If you ask doctors what the worst part of their jobs are, what do you think they say? Carrying out difficult, painful procedures? Telling people they’ve only got months to live? No, it’s something that might seem much less stressful: administration.

We tend to downplay day-to-day irritations, thinking we’ve got bigger fish to fry. But actually people’s job satisfaction is surprisingly sensitive to daily hassles. It might not seem like much but when it happens almost every day and it’s beyond our control, it hits job satisfaction hard.

This is one of the easiest wins for boosting employee satisfaction. Managers should find out about those little daily hassles and address them—your employees will love you for it.

2. Perception of fair pay

Whatever your job, for you to be satisfied the pay should be fair. The bigger the difference between what you think you should earn and what you do earn, the less satisfied you’ll be.

If you perceive that other people doing a similar job get paid about the same as you then you’re more likely to be satisfied with your job than if you think they’re getting more than you.

3. Achievement

People feel more satisfied with their job if they’ve achieved something. In some jobs achievements are obvious, but in others they’re not. As smaller cogs in larger machines it may be difficult to tell what we’re contributing. That’s why the next factor can be so important…

4. Feedback

There’s nothing worse than not knowing whether or not you’re doing a good job. When it comes to job satisfaction, no news is bad news. Getting negative feedback can be painful but at least it tells you where improvements can be made. On the other hand, positive feedback can make all the difference to how satisfied people feel.

5. Complexity and variety

People find jobs satisfying if they are more complex and offer variety. People seem to like complex (but not impossible) jobs, perhaps because it pushes them more. Too easy and people get bored.

6. Control

You may have certain tasks you have to do, but how you do them should be up to you. The more control people perceive in how they carry out their job, the more satisfaction they experience.

If people aren’t given some control, they will attempt to take it. Psychologists have found that people who work in jobs where they have little latitude find their work stressful and unsatisfying.

7. Organisational support

Workers want to know their organisation cares about them; that they are getting something back for what they are putting in. This is communicated through things like how bosses treat us and the fringe benefits we get. If people perceive more organisational support, they experience higher job satisfaction.

8. Work–home overflow

Low job satisfaction isn’t only the boss’ or organisation’s fault, sometimes it’s down to home-life. Trouble at home breeds trouble at the office.

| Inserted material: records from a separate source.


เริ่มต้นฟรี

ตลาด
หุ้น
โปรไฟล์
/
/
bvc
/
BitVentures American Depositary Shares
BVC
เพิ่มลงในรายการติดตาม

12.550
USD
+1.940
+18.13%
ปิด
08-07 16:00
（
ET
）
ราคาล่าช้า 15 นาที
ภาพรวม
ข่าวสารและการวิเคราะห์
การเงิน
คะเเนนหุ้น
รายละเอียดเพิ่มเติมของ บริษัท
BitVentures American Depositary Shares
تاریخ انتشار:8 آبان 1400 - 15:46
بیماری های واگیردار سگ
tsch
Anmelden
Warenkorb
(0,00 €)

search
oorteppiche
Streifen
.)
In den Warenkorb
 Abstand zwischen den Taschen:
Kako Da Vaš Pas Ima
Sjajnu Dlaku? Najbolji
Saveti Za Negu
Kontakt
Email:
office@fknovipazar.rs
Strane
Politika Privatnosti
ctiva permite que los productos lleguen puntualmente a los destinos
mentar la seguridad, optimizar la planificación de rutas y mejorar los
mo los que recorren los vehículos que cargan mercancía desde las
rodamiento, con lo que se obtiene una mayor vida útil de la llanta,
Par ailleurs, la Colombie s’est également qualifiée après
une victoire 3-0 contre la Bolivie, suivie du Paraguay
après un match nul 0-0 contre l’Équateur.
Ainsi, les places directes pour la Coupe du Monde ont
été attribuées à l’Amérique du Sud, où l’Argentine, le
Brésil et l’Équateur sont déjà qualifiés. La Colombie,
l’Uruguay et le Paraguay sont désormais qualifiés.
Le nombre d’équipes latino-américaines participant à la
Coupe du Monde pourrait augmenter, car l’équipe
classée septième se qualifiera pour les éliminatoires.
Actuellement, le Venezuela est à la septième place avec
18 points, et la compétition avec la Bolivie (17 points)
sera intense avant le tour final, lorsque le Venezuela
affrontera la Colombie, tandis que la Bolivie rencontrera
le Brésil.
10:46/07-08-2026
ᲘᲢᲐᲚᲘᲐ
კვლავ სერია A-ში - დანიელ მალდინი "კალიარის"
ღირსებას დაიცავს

9. Honeymoons and hangovers

Job honeymoons and hangovers are often forgotten by psychologists but well-known to employees. People experience honeymoon periods after a month or two in a new job when their satisfaction shoots up. But then it normally begins to tail off after six months or so.

10. Easily pleased?

Some of us are more easily satisfied (or dissatisfied) than others, no matter how good (or bad) the job is. To misquote a famous cliché: You can’t satisfy all the people all the time.

With a little thought, most of the predictors of satisfaction can be provided.

If you’re a manager looking to improve satisfaction at your workplace then start with point number 1: find out about people’s little hassles and address them. It might not look like much but people will really appreciate it.